Quantifying Savings Won’t Be Enough for Insurers

Rhonda Rundle over at the Wall Street Journal today reported on an interesting study conducted to determine the cost-effectiveness of obesity surgery. I can’t imagine it’s been the only one of its kind, but this one seems promising because the findings, published in the September issue of the American Journal of Managed Care, states that the cost is offset within two to four years due to medical cost savings on co-morbities such as diabetes, high blood pressure and sleep apnea.

However, the study is coming under fire because it was sponsored by Johnson & Johnson’s Ethicon Endo-Surgery unit, a maker of surgical devices and instruments used in weight-loss surgery, throwing the authors’ integrity in to question. Well, the money has to come from somewhere. That said, it might have been a good idea for the journalist to perhaps mention some other studies that support the general premise of the findings, such as ‘Effects of Bariatric Surgery on Mortality in Swedish Obese Subjects‘ published in the NEJM, that concluded that ‘bariatric surgery for severe obesity is associated with long-term weight loss and decreased overall mortality’.
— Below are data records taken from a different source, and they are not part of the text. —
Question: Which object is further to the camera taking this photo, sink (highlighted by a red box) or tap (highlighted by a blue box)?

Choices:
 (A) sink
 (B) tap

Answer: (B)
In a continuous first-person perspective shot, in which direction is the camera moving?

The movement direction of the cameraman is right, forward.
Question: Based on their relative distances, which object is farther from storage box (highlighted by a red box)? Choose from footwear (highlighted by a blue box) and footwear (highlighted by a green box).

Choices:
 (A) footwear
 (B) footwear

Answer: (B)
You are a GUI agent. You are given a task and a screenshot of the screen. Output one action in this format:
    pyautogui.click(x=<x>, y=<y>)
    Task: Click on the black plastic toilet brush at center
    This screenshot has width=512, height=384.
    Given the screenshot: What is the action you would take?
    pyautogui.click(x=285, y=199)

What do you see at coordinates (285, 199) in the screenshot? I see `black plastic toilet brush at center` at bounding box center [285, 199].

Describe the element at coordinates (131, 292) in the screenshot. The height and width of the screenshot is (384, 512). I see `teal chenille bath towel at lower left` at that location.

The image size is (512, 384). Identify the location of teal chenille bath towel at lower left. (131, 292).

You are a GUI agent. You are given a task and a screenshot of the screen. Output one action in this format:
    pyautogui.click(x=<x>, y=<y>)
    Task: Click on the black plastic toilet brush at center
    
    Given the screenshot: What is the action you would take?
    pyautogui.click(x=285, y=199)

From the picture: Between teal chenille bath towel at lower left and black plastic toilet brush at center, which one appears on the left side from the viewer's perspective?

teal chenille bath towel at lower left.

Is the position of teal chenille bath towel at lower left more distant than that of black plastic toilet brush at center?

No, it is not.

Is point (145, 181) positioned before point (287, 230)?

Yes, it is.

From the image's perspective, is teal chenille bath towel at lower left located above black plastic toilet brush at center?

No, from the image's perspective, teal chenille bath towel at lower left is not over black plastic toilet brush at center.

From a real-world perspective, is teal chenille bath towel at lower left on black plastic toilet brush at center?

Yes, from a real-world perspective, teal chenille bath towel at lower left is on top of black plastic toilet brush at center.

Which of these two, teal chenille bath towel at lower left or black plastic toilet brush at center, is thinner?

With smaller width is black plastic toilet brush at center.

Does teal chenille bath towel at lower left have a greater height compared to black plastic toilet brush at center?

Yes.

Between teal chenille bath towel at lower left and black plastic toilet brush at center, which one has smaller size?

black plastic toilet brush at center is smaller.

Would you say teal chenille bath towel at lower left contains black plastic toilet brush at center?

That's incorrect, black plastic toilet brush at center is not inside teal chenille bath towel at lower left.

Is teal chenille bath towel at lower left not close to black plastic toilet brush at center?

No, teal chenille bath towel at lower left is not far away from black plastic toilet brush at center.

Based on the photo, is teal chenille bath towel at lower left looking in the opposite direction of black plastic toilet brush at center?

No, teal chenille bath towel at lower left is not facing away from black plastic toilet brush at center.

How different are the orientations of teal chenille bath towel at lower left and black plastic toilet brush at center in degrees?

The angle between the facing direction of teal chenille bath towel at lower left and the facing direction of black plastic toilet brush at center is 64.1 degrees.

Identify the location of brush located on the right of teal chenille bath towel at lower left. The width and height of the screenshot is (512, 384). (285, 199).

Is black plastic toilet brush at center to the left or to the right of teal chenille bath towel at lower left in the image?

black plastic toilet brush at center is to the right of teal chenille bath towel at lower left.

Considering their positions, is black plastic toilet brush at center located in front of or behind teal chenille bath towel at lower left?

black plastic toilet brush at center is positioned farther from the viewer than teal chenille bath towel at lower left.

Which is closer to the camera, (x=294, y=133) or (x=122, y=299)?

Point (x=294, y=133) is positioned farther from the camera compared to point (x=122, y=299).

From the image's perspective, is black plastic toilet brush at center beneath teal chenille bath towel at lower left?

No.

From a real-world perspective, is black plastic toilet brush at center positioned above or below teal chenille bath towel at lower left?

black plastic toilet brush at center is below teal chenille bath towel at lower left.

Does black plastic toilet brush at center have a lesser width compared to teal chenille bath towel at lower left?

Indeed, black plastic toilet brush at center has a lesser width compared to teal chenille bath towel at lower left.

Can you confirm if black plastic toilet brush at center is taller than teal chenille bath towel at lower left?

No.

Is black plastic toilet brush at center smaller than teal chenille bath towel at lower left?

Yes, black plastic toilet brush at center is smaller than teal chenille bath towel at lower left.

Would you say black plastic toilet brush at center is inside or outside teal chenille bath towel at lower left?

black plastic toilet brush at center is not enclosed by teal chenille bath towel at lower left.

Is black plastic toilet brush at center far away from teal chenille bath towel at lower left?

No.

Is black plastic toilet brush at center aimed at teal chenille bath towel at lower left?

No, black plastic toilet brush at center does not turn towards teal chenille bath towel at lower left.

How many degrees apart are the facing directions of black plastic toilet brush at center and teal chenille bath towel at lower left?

The America’s Health Insurance Plans spokeswoman responded to the results of the study with the slightly bizarre comment “I don’t know if these results would be replicated in other populations.” While the population is not clearly identified, the authors used health insurance claims data for more than 3600 patients who underwent a bariatric procedure and for a matched control group to estimate the length of time required before the procedure breaks even (return on investment period) from the insurer’s perspective. The authors find that procedure-related costs are fully recovered after 53 months. For laparoscopic procedures, the estimated return on investment is reduced to 25 months.

The WSJ story postures that this may increase pressure on health insurance companies to cover gastric bypass surgery. Most insurers specifically exclude weight-loss surgery from their coverage, regardless of proven medical efficacy. Oddly, insurers will cover treatment for diabetes, sleep apnea and so on, but evidently, the short-term cost in doing so outweighs the higher price tag associated in the short run with covering surgery that might relieve the patient of these co-morbidities.

Which leads me to my point. Health plan members routinely switch insurers every couple of years. It does not pay – from the insurers perspective – to front the high cost of surgery, when the logic goes that as the member gets sicker, they are likely to be another insurer’s expense down the line. Or not, depending on whether that person can continue to secure health insurance in the future.

So the caution here is that in quantifying break even periods for life-saving procedures, it sends a message that coverage decisions should be predicated upon achieving returns on investment in the short run, for the insurer who is ‘paying’ for it. Should we really be asking that question? How about asking where is the return on society’s investment? What is the ROI to the employer groups paying huge premiums to insurance companies if only the short term profit motive is taken in to account?

Consider this – over the last 10 years, the property / casualty and life / health insurance industries have each enjoyed annual profits exceeding $30 billion. The insurance industry takes in over $1 trillion in premiums every year. It has $3.8 trillion in assets, more than the GDPs of all but two countries in the world. The CEOs of the top 10 life / health insurance earned an average of $9.1 million.

So I have a postulation of my own – employers should start quantifying insurers on the long-term return for their investments. Short term profit gain for insurers usually comes at the expense of long term gain for everyone else.